Disposing of throw-away culture

Outside of fashion, IKEA is also getting in on the act. It accepts that people will be buying fewer items and that they’re already passing on items they are finished with. Already, there’s a huge market in second hand IKEA items on eBay, as well as people selling “hacked” products and things like replacement covers that prolong the life of a loved item – and cost almost as much as the original.

IKEA is shifting its focus to “more transactions per item” by creating products that are circular by design.Launching in February, ‘DELAKTIG’ designed by IKEA and Tom Dixon, is a sofa you can customise and adapt to your changing lifestyle. Expect to see more modular designs and replacement parts on offer from the Swedish giant, meaning you could replace the worn out arms on your IKEA sofa rather than just throw it away
Another brand operating in this area is Coyuchi who offer a subscription service for sheets – renewing returned items for secondary sale, and Mud Jeans who offer a similar service for jeans.

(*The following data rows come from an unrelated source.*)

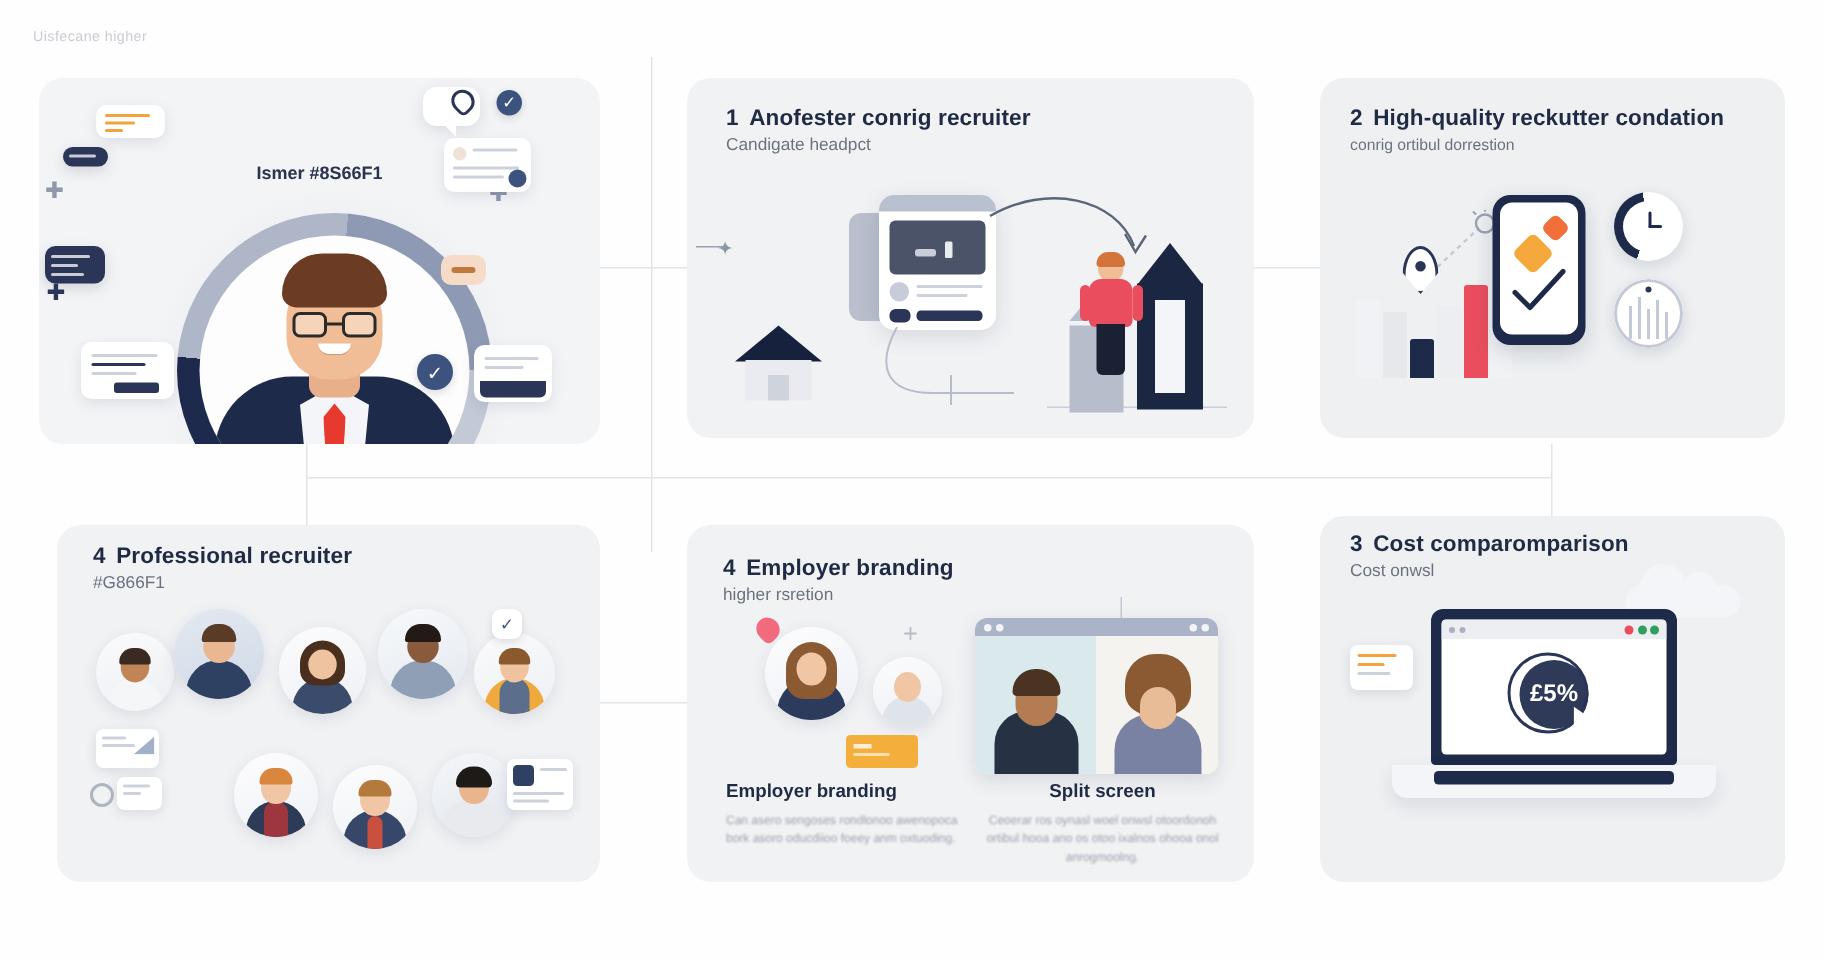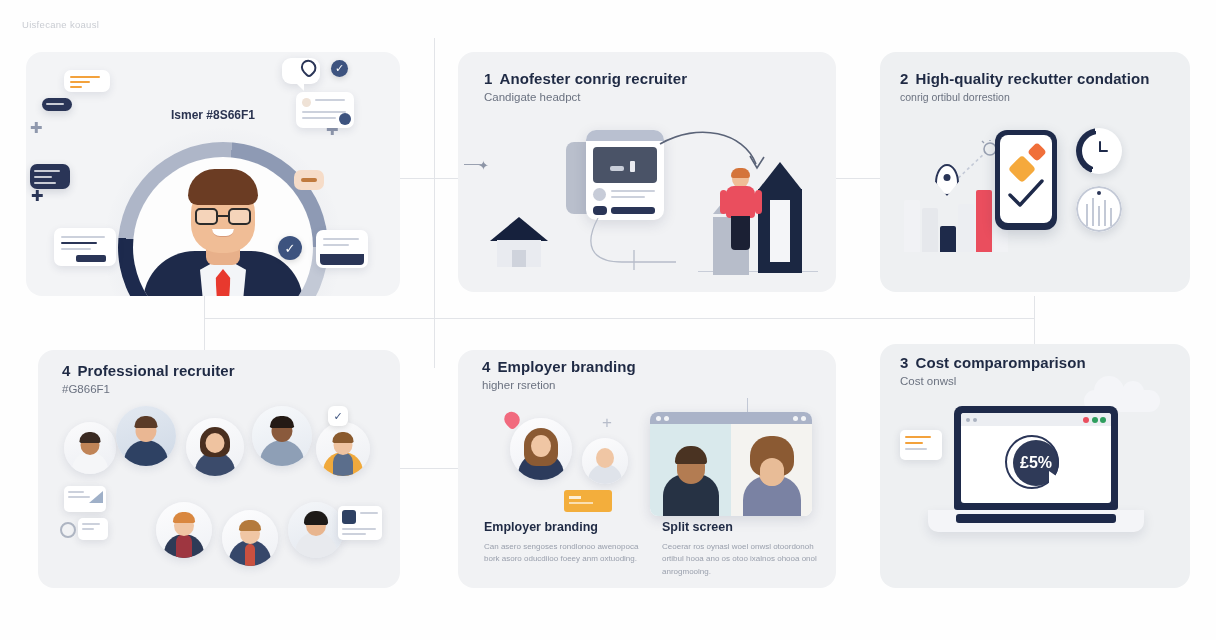--- a/index.html
+++ b/index.html
@@ -273,7 +273,7 @@
 
 <div class="canvas">
 
-  <div class="top-label">Uisfecane koausl</div>
+  <div class="top-label">Uisfecane higher</div>
 
   <div class="conn v" style="left:434px;top:38px;height:330px;"></div>
   <div class="conn h" style="left:204px;top:178px;width:690px;"></div>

So what does this mean for brands? Consumers are on the quest for quality and durability, and brands can facilitate this by producing goods made to last a lifetime (and communicating this via proof points – like the materials used and the craftsmanship put into the product). To maintain a strong customer relationship in a world where consumption is dwindling, tapping into the currently underserved post-purchase care aspect of the consumer journey will help brands to differentiate themselves and ultimately build lifelong bonds with their customers.